Description of the task:
Reproduce the passage of the article on the Repeal mural in the Dáil word for word, from "Miriam Lord: TDs" to "them utterly unacceptable.".

──────── Extract to read ────────

Miriam Lord: TDs draw line at images of Repeal artwork
Tánaiste denounces ‘stupid stunts’ as Solidarity/PBP TDs hold up images of mural
Ruth Coppinger and Paul Murphy holding up “Repeal the Eighth” posters in the Dáil on Tuesday. Image: Oireachtas TV.
While they didn’t physically recoil from the images, some TDs found them utterly unacceptable.
“Terrible,” howled Danny Healy-Rae, “’tis terrible.”
“Rubbish,” shouted Mattie McGrath at the offending graphics and the five miscreants displaying them. “You’re above the law!”
The Leas-Cheann Comhairle sounded scandalised. “I may have to take action,” quivered Pat ‘the Cope’ Gallagher, reacting to what he saw as an act of “deliberate” provocation.
“It’s a farce,” protested Mattie.
Even the Tánaiste was aghast. When there was a break in the roaring, Simon Coveney leaned forward and, sounding like the best boy in class, he primly chided the culprits.
“Stupid stunts like that do nothing to inform people.”
Perhaps it was the way Simon said “stupid stunts” or maybe it was the prissy tone in which it was delivered, but his intervention made a lot of people giggle.
The reason for this brief outbreak of unrest during an otherwise uneventful Leaders’ Questions was the decision by members of the Solidarity/People Before Profit group to stage another of their capsule performances on the floor of the Dáil.
Difficult second album
Having earned critical acclaim with their seminal “Repeal the Eighth Jumpers” in 2016, the group struck out with a new production this afternoon. But they were in that difficult second album territory – it was always going to be hard to recapture the moment of that first routine.
But they made a spirited attempt.
Blink and you would have missed this one. This time the five deputies – Cork TD Mick Barry wasn’t present – seemed a bit sheepish as they unfurled shocking pictures of an image which was removed from the side of arts centre on Monday as its presence compromised the organisation’s charitable status and consequently jeopardised its funding. This was because the artwork, by street artist Maser, addressed a political issue.
It features the outline of a heart in red on a blue background with “Repeal the Eighth” written through it.

──────── Record set ────────

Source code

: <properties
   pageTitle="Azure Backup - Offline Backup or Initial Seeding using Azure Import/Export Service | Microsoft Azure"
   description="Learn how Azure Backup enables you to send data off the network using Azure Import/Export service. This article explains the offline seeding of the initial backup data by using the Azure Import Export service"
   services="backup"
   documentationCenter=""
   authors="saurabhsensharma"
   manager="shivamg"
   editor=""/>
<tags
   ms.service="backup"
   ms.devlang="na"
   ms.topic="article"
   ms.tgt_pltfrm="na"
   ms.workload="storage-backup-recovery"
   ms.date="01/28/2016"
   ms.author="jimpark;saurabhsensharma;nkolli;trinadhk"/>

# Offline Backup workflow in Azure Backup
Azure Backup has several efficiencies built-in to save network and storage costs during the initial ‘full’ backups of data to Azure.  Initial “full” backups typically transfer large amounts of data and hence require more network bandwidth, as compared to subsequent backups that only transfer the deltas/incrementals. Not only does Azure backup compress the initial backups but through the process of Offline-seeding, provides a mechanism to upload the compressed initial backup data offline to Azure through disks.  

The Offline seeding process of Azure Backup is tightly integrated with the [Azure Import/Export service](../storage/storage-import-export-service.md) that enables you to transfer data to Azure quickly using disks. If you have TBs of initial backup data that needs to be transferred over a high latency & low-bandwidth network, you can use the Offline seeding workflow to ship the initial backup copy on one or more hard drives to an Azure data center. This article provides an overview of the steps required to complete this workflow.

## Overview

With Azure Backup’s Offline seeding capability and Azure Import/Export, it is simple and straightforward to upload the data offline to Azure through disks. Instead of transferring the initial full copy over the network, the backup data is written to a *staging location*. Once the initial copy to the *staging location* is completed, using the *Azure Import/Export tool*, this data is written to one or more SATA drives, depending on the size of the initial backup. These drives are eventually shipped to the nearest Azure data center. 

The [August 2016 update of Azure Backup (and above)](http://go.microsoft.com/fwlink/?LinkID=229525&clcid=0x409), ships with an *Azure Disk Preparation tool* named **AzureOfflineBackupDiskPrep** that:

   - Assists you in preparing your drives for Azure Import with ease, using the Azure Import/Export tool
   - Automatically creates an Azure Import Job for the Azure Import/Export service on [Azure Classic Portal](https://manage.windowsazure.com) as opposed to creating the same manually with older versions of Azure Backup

────────

Exercise solution:
Miriam Lord: TDs draw line at images of Repeal artwork
Tánaiste denounces ‘stupid stunts’ as Solidarity/PBP TDs hold up images of mural
Ruth Coppinger and Paul Murphy holding up “Repeal the Eighth” posters in the Dáil on Tuesday. Image: Oireachtas TV.
While they didn’t physically recoil from the images, some TDs found them utterly unacceptable.